Reproduce the stretch of the rows below, from their first line through the line containing "Used Conver", with both ends included. Leave the pictures out of your answer.

Material to process =

◇ ◇ ◇ ◇

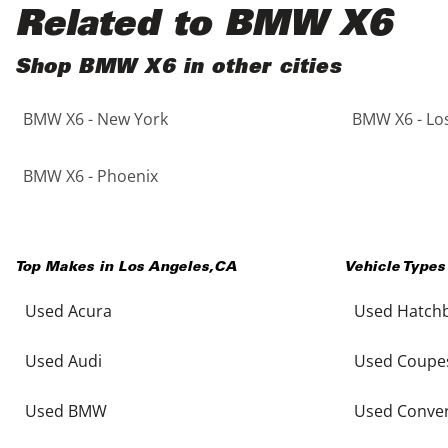
Black
Purple
5 - Cylinders
Related to BMW X6
Blue
Red
Shop BMW X6 in other cities
BMW X6 - New York
BMW X6 - Lo
Brown
Silver
Copper
Tan
BMW X6 - Phoenix
Gold
Teal
Top Makes in
Los Angeles
,
CA
Vehicle Types
Gray
White
Used Acura
Used Hatch
Green
Yellow
Used Audi
Used Coupe
Maroon
Used BMW
Used Conver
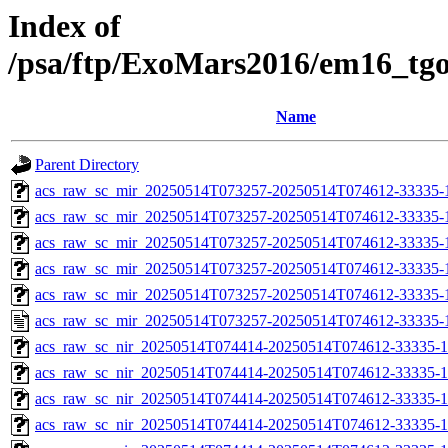
Index of
/psa/ftp/ExoMars2016/em16_tg
Name
Parent Directory
acs_raw_sc_mir_20250514T073257-20250514T074612-33335-
acs_raw_sc_mir_20250514T073257-20250514T074612-33335-1
acs_raw_sc_mir_20250514T073257-20250514T074612-33335-1
acs_raw_sc_mir_20250514T073257-20250514T074612-33335-1
acs_raw_sc_mir_20250514T073257-20250514T074612-33335-1
acs_raw_sc_mir_20250514T073257-20250514T074612-33335-
acs_raw_sc_nir_20250514T074414-20250514T074612-33335-1
acs_raw_sc_nir_20250514T074414-20250514T074612-33335-1
acs_raw_sc_nir_20250514T074414-20250514T074612-33335-1
acs_raw_sc_nir_20250514T074414-20250514T074612-33335-1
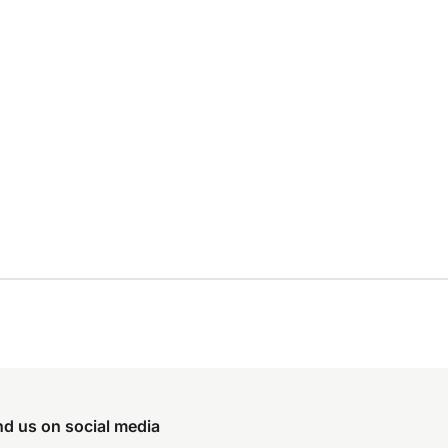
nd us on social media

◇ ◇ ◇ ◇

Output =
Black
Purple
5 - Cylinders
Related to BMW X6
Blue
Red
Shop BMW X6 in other cities
BMW X6 - New York
BMW X6 - Lo
Brown
Silver
Copper
Tan
BMW X6 - Phoenix
Gold
Teal
Top Makes in
Los Angeles
,
CA
Vehicle Types
Gray
White
Used Acura
Used Hatch
Green
Yellow
Used Audi
Used Coupe
Maroon
Used BMW
Used Conver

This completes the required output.